Goodwin, who is currently languishing in a Los Angeles jail, had belatedly joined Van Rooyen, Brown and Quagliani in their failed bid to have the SA-US extradition treaty invalidated.
His attorney, Amish Kika, yesterday declined to comment on the Concourt ruling, explaining that he had yet to speak to Goodwin about the decision.
Also on the NPA’s list of two dozen outstanding extradition cases is that of 26-year-old father Jonathan Ells, who faces 25 years in an American jail for his alleged distribution of hundreds of child rape movies and hardcore images of child abuse.
Ells and his mother left the US after he was questioned by Washington police about child pornography traced back to his American father Donald’s home.
At that stage, Ells – who has American citizenship – had been living with his father for a year.

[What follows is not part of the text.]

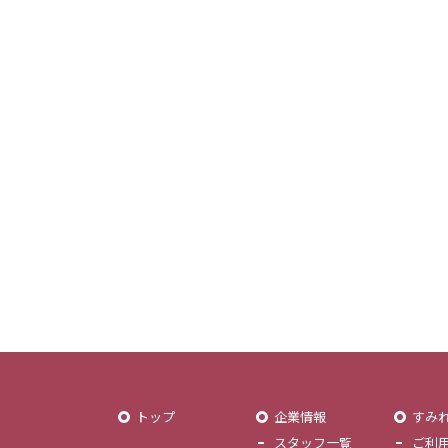
トップ
企業情報
すみ
スタッフ一覧
ご利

Court documents show that Ells was 19 when he allegedly ran his child porn ring under the name “Pre-teen P***y”.
A forensic examination of Ells’s computer by American police expert Sergeant Keith Huntley later uncovered hundreds of files containing child pornography – including movies showing the rape of a 2- to 4-year-old girl “wearing a white nightgown with pink flowers on it”.
While Ells has refused to comment on the accusations against him, his wife and mother maintain he is innocent.
His wife Cristina insisted in an email to The Star that her “lovely, caring husband and the best father a child could have” was a “victim and not a monster”.
And, in an online blog, Ells’s mother Janette said her son was being “crucified and pushed like Humpty Dumpty”.
Meanwhile, the attorney for John Stratton – who the state wants to extradite in connection with the death of mining magnate Brett Kebble – has denied that the Concourt ruling would quash the Australian’s challenge to the SA-Australia extradition agreement.
Stratton’s attorney, Rael Gootkin, on Wednesday stressed that Stratton’s legal challenge was being bought on different grounds from that of Van Rooyen, Brown and Quagliani.
“We believe that our client’s case is distinguishable from that of Van Rooyen, but we are still awaiting the Constitutional Court’s directions on if and how we can proceed with it,” he said.
Stratton’s lawyers want to argue that SA’s extradition agreement with Australia is invalid because provincial Speakers did not have mandates to vote it into law.